## [WHAT YOU WILL DO]
Search the records for the word "KiCad" and pick out every line that has it.

## [INFORMATION GIVEN]
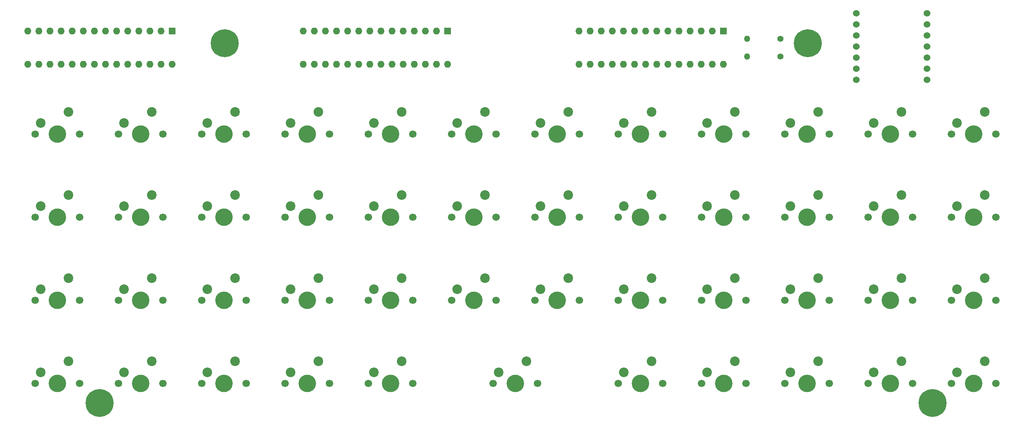
<source format=gbr>
%TF.GenerationSoftware,KiCad,Pcbnew,(5.1.10-32-g011b4027db)-1*%
%TF.CreationDate,2021-11-12T02:15:37-05:00*%
%TF.ProjectId,keyboard,6b657962-6f61-4726-942e-6b696361645f,rev?*%
%TF.SameCoordinates,Original*%
%TF.FileFunction,Soldermask,Top*%
%TF.FilePolarity,Negative*%
%FSLAX46Y46*%
G04 Gerber Fmt 4.6, Leading zero omitted, Abs format (unit mm)*
G04 Created by KiCad (PCBNEW (5.1.10-32-g011b4027db)-1) date 2021-11-12 02:15:37*
%MOMM*%
%LPD*%
G01*
G04 APERTURE LIST*
%ADD10O,1.400000X1.400000*%
%ADD11C,1.400000*%
%ADD12C,1.524000*%
%ADD13O,1.600000X1.600000*%
%ADD14R,1.600000X1.600000*%
%ADD15C,1.700000*%
%ADD16C,4.000000*%
%ADD17C,2.200000*%
%ADD18C,6.400000*%
G04 APERTURE END LIST*
D10*
%TO.C,R2*%
X268732000Y-101600000D03*
D11*
X276352000Y-101600000D03*
%TD*%
D10*
%TO.C,R1*%
X268732000Y-97536000D03*
D11*
X276352000Y-97536000D03*
%TD*%
D12*
%TO.C,C1*%
X293726870Y-91714702D03*
X293726870Y-94254702D03*
X293726870Y-96794702D03*
X293726870Y-99334702D03*
X293726870Y-101874702D03*
X293726870Y-104414702D03*
X293726870Y-106954702D03*
X309891430Y-106954702D03*
X309891430Y-101874702D03*
X309891430Y-104414702D03*
X309891430Y-91714702D03*
X309891430Y-99334702D03*
X309891430Y-94254702D03*
X309891430Y-96794702D03*
%TD*%
D13*
%TO.C,U3*%
X137255250Y-103345011D03*
X104235250Y-95725011D03*
X134715250Y-103345011D03*
X106775250Y-95725011D03*
X132175250Y-103345011D03*
X109315250Y-95725011D03*
X129635250Y-103345011D03*
X111855250Y-95725011D03*
X127095250Y-103345011D03*
X114395250Y-95725011D03*
X124555250Y-103345011D03*
X116935250Y-95725011D03*
X122015250Y-103345011D03*
X119475250Y-95725011D03*
X119475250Y-103345011D03*
X122015250Y-95725011D03*
X116935250Y-103345011D03*
X124555250Y-95725011D03*
X114395250Y-103345011D03*
X127095250Y-95725011D03*
X111855250Y-103345011D03*
X129635250Y-95725011D03*
X109315250Y-103345011D03*
X132175250Y-95725011D03*
X106775250Y-103345011D03*
X134715250Y-95725011D03*
X104235250Y-103345011D03*
D14*
X137255250Y-95725011D03*
%TD*%
D15*
%TO.C,M43*%
X249396250Y-176530000D03*
X239236250Y-176530000D03*
D16*
X244316250Y-176530000D03*
D17*
X240506250Y-173990000D03*
X246856250Y-171450000D03*
%TD*%
D15*
%TO.C,M42*%
X220821250Y-176530000D03*
X210661250Y-176530000D03*
D16*
X215741250Y-176530000D03*
D17*
X211931250Y-173990000D03*
X218281250Y-171450000D03*
%TD*%
D15*
%TO.C,M47*%
X325596250Y-176530000D03*
X315436250Y-176530000D03*
D16*
X320516250Y-176530000D03*
D17*
X316706250Y-173990000D03*
X323056250Y-171450000D03*
%TD*%
D15*
%TO.C,M46*%
X306546250Y-176530000D03*
X296386250Y-176530000D03*
D16*
X301466250Y-176530000D03*
D17*
X297656250Y-173990000D03*
X304006250Y-171450000D03*
%TD*%
D15*
%TO.C,M45*%
X287496250Y-176530000D03*
X277336250Y-176530000D03*
D16*
X282416250Y-176530000D03*
D17*
X278606250Y-173990000D03*
X284956250Y-171450000D03*
%TD*%
D15*
%TO.C,M44*%
X268446250Y-176530000D03*
X258286250Y-176530000D03*
D16*
X263366250Y-176530000D03*
D17*
X259556250Y-173990000D03*
X265906250Y-171450000D03*
%TD*%
D15*
%TO.C,M41*%
X192246250Y-176530000D03*
X182086250Y-176530000D03*
D16*
X187166250Y-176530000D03*
D17*
X183356250Y-173990000D03*
X189706250Y-171450000D03*
%TD*%
D15*
%TO.C,M40*%
X173196250Y-176530000D03*
X163036250Y-176530000D03*
D16*
X168116250Y-176530000D03*
D17*
X164306250Y-173990000D03*
X170656250Y-171450000D03*
%TD*%
D15*
%TO.C,M39*%
X154146250Y-176530000D03*
X143986250Y-176530000D03*
D16*
X149066250Y-176530000D03*
D17*
X145256250Y-173990000D03*
X151606250Y-171450000D03*
%TD*%
D15*
%TO.C,M38*%
X135096250Y-176530000D03*
X124936250Y-176530000D03*
D16*
X130016250Y-176530000D03*
D17*
X126206250Y-173990000D03*
X132556250Y-171450000D03*
%TD*%
D15*
%TO.C,M37*%
X116046250Y-176530000D03*
X105886250Y-176530000D03*
D16*
X110966250Y-176530000D03*
D17*
X107156250Y-173990000D03*
X113506250Y-171450000D03*
%TD*%
D15*
%TO.C,M36*%
X325596250Y-157448250D03*
X315436250Y-157448250D03*
D16*
X320516250Y-157448250D03*
D17*
X316706250Y-154908250D03*
X323056250Y-152368250D03*
%TD*%
D15*
%TO.C,M35*%
X306546250Y-157448250D03*
X296386250Y-157448250D03*
D16*
X301466250Y-157448250D03*
D17*
X297656250Y-154908250D03*
X304006250Y-152368250D03*
%TD*%
D15*
%TO.C,M34*%
X287496250Y-157448250D03*
X277336250Y-157448250D03*
D16*
X282416250Y-157448250D03*
D17*
X278606250Y-154908250D03*
X284956250Y-152368250D03*
%TD*%
D15*
%TO.C,M33*%
X268446250Y-157448250D03*
X258286250Y-157448250D03*
D16*
X263366250Y-157448250D03*
D17*
X259556250Y-154908250D03*
X265906250Y-152368250D03*
%TD*%
D15*
%TO.C,M32*%
X249396250Y-157480000D03*
X239236250Y-157480000D03*
D16*
X244316250Y-157480000D03*
D17*
X240506250Y-154940000D03*
X246856250Y-152400000D03*
%TD*%
D15*
%TO.C,M31*%
X230346250Y-157480000D03*
X220186250Y-157480000D03*
D16*
X225266250Y-157480000D03*
D17*
X221456250Y-154940000D03*
X227806250Y-152400000D03*
%TD*%
D15*
%TO.C,M30*%
X211296250Y-157448250D03*
X201136250Y-157448250D03*
D16*
X206216250Y-157448250D03*
D17*
X202406250Y-154908250D03*
X208756250Y-152368250D03*
%TD*%
D15*
%TO.C,M29*%
X192246250Y-157480000D03*
X182086250Y-157480000D03*
D16*
X187166250Y-157480000D03*
D17*
X183356250Y-154940000D03*
X189706250Y-152400000D03*
%TD*%
D15*
%TO.C,M28*%
X173196250Y-157480000D03*
X163036250Y-157480000D03*
D16*
X168116250Y-157480000D03*
D17*
X164306250Y-154940000D03*
X170656250Y-152400000D03*
%TD*%
D15*
%TO.C,M27*%
X154146250Y-157448250D03*
X143986250Y-157448250D03*
D16*
X149066250Y-157448250D03*
D17*
X145256250Y-154908250D03*
X151606250Y-152368250D03*
%TD*%
D15*
%TO.C,M26*%
X135096250Y-157448250D03*
X124936250Y-157448250D03*
D16*
X130016250Y-157448250D03*
D17*
X126206250Y-154908250D03*
X132556250Y-152368250D03*
%TD*%
D15*
%TO.C,M25*%
X116046250Y-157448250D03*
X105886250Y-157448250D03*
D16*
X110966250Y-157448250D03*
D17*
X107156250Y-154908250D03*
X113506250Y-152368250D03*
%TD*%
D15*
%TO.C,M24*%
X325596250Y-138430000D03*
X315436250Y-138430000D03*
D16*
X320516250Y-138430000D03*
D17*
X316706250Y-135890000D03*
X323056250Y-133350000D03*
%TD*%
D15*
%TO.C,M23*%
X306546250Y-138430000D03*
X296386250Y-138430000D03*
D16*
X301466250Y-138430000D03*
D17*
X297656250Y-135890000D03*
X304006250Y-133350000D03*
%TD*%
D15*
%TO.C,M22*%
X287496250Y-138430000D03*
X277336250Y-138430000D03*
D16*
X282416250Y-138430000D03*
D17*
X278606250Y-135890000D03*
X284956250Y-133350000D03*
%TD*%
D15*
%TO.C,M21*%
X268446250Y-138430000D03*
X258286250Y-138430000D03*
D16*
X263366250Y-138430000D03*
D17*
X259556250Y-135890000D03*
X265906250Y-133350000D03*
%TD*%
D15*
%TO.C,M20*%
X249396250Y-138430000D03*
X239236250Y-138430000D03*
D16*
X244316250Y-138430000D03*
D17*
X240506250Y-135890000D03*
X246856250Y-133350000D03*
%TD*%
D15*
%TO.C,M19*%
X230346250Y-138398250D03*
X220186250Y-138398250D03*
D16*
X225266250Y-138398250D03*
D17*
X221456250Y-135858250D03*
X227806250Y-133318250D03*
%TD*%
D15*
%TO.C,M18*%
X211296250Y-138430000D03*
X201136250Y-138430000D03*
D16*
X206216250Y-138430000D03*
D17*
X202406250Y-135890000D03*
X208756250Y-133350000D03*
%TD*%
D15*
%TO.C,M17*%
X192246250Y-138430000D03*
X182086250Y-138430000D03*
D16*
X187166250Y-138430000D03*
D17*
X183356250Y-135890000D03*
X189706250Y-133350000D03*
%TD*%
D15*
%TO.C,M16*%
X173196250Y-138430000D03*
X163036250Y-138430000D03*
D16*
X168116250Y-138430000D03*
D17*
X164306250Y-135890000D03*
X170656250Y-133350000D03*
%TD*%
D15*
%TO.C,M15*%
X154146250Y-138430000D03*
X143986250Y-138430000D03*
D16*
X149066250Y-138430000D03*
D17*
X145256250Y-135890000D03*
X151606250Y-133350000D03*
%TD*%
D15*
%TO.C,M14*%
X135096250Y-138430000D03*
X124936250Y-138430000D03*
D16*
X130016250Y-138430000D03*
D17*
X126206250Y-135890000D03*
X132556250Y-133350000D03*
%TD*%
D15*
%TO.C,M13*%
X116046250Y-138430000D03*
X105886250Y-138430000D03*
D16*
X110966250Y-138430000D03*
D17*
X107156250Y-135890000D03*
X113506250Y-133350000D03*
%TD*%
D15*
%TO.C,M12*%
X325612150Y-119348250D03*
X315452150Y-119348250D03*
D16*
X320532150Y-119348250D03*
D17*
X316722150Y-116808250D03*
X323072150Y-114268250D03*
%TD*%
D15*
%TO.C,M11*%
X306562150Y-119348250D03*
X296402150Y-119348250D03*
D16*
X301482150Y-119348250D03*
D17*
X297672150Y-116808250D03*
X304022150Y-114268250D03*
%TD*%
D15*
%TO.C,M10*%
X287512150Y-119348250D03*
X277352150Y-119348250D03*
D16*
X282432150Y-119348250D03*
D17*
X278622150Y-116808250D03*
X284972150Y-114268250D03*
%TD*%
D15*
%TO.C,M9*%
X268462150Y-119348250D03*
X258302150Y-119348250D03*
D16*
X263382150Y-119348250D03*
D17*
X259572150Y-116808250D03*
X265922150Y-114268250D03*
%TD*%
D15*
%TO.C,M8*%
X249412150Y-119348250D03*
X239252150Y-119348250D03*
D16*
X244332150Y-119348250D03*
D17*
X240522150Y-116808250D03*
X246872150Y-114268250D03*
%TD*%
D15*
%TO.C,M7*%
X230362150Y-119348250D03*
X220202150Y-119348250D03*
D16*
X225282150Y-119348250D03*
D17*
X221472150Y-116808250D03*
X227822150Y-114268250D03*
%TD*%
D15*
%TO.C,M6*%
X211312150Y-119348250D03*
X201152150Y-119348250D03*
D16*
X206232150Y-119348250D03*
D17*
X202422150Y-116808250D03*
X208772150Y-114268250D03*
%TD*%
D15*
%TO.C,M5*%
X192262150Y-119348250D03*
X182102150Y-119348250D03*
D16*
X187182150Y-119348250D03*
D17*
X183372150Y-116808250D03*
X189722150Y-114268250D03*
%TD*%
D15*
%TO.C,M4*%
X173212150Y-119348250D03*
X163052150Y-119348250D03*
D16*
X168132150Y-119348250D03*
D17*
X164322150Y-116808250D03*
X170672150Y-114268250D03*
%TD*%
D15*
%TO.C,M3*%
X154162150Y-119348250D03*
X144002150Y-119348250D03*
D16*
X149082150Y-119348250D03*
D17*
X145272150Y-116808250D03*
X151622150Y-114268250D03*
%TD*%
D15*
%TO.C,M2*%
X135112150Y-119348250D03*
X124952150Y-119348250D03*
D16*
X130032150Y-119348250D03*
D17*
X126222150Y-116808250D03*
X132572150Y-114268250D03*
%TD*%
D15*
%TO.C,M1*%
X116062150Y-119348250D03*
X105902150Y-119348250D03*
D16*
X110982150Y-119348250D03*
D17*
X107172150Y-116808250D03*
X113522150Y-114268250D03*
%TD*%
D13*
%TO.C,U2*%
X200262083Y-103345011D03*
X167242083Y-95725011D03*
X197722083Y-103345011D03*
X169782083Y-95725011D03*
X195182083Y-103345011D03*
X172322083Y-95725011D03*
X192642083Y-103345011D03*
X174862083Y-95725011D03*
X190102083Y-103345011D03*
X177402083Y-95725011D03*
X187562083Y-103345011D03*
X179942083Y-95725011D03*
X185022083Y-103345011D03*
X182482083Y-95725011D03*
X182482083Y-103345011D03*
X185022083Y-95725011D03*
X179942083Y-103345011D03*
X187562083Y-95725011D03*
X177402083Y-103345011D03*
X190102083Y-95725011D03*
X174862083Y-103345011D03*
X192642083Y-95725011D03*
X172322083Y-103345011D03*
X195182083Y-95725011D03*
X169782083Y-103345011D03*
X197722083Y-95725011D03*
X167242083Y-103345011D03*
D14*
X200262083Y-95725011D03*
%TD*%
D13*
%TO.C,U1*%
X263268916Y-103345011D03*
X230248916Y-95725011D03*
X260728916Y-103345011D03*
X232788916Y-95725011D03*
X258188916Y-103345011D03*
X235328916Y-95725011D03*
X255648916Y-103345011D03*
X237868916Y-95725011D03*
X253108916Y-103345011D03*
X240408916Y-95725011D03*
X250568916Y-103345011D03*
X242948916Y-95725011D03*
X248028916Y-103345011D03*
X245488916Y-95725011D03*
X245488916Y-103345011D03*
X248028916Y-95725011D03*
X242948916Y-103345011D03*
X250568916Y-95725011D03*
X240408916Y-103345011D03*
X253108916Y-95725011D03*
X237868916Y-103345011D03*
X255648916Y-95725011D03*
X235328916Y-103345011D03*
X258188916Y-95725011D03*
X232788916Y-103345011D03*
X260728916Y-95725011D03*
X230248916Y-103345011D03*
D14*
X263268916Y-95725011D03*
%TD*%
D18*
%TO.C,H6*%
X120650000Y-180975000D03*
%TD*%
%TO.C,H5*%
X282575000Y-98500000D03*
%TD*%
%TO.C,H3*%
X311150000Y-180975000D03*
%TD*%
%TO.C,H2*%
X149225000Y-98500000D03*
%TD*%
M02*

</source>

## [COMPLETED EXERCISE]
%TF.GenerationSoftware,KiCad,Pcbnew,(5.1.10-32-g011b4027db)-1*%
G04 Created by KiCad (PCBNEW (5.1.10-32-g011b4027db)-1) date 2021-11-12 02:15:37*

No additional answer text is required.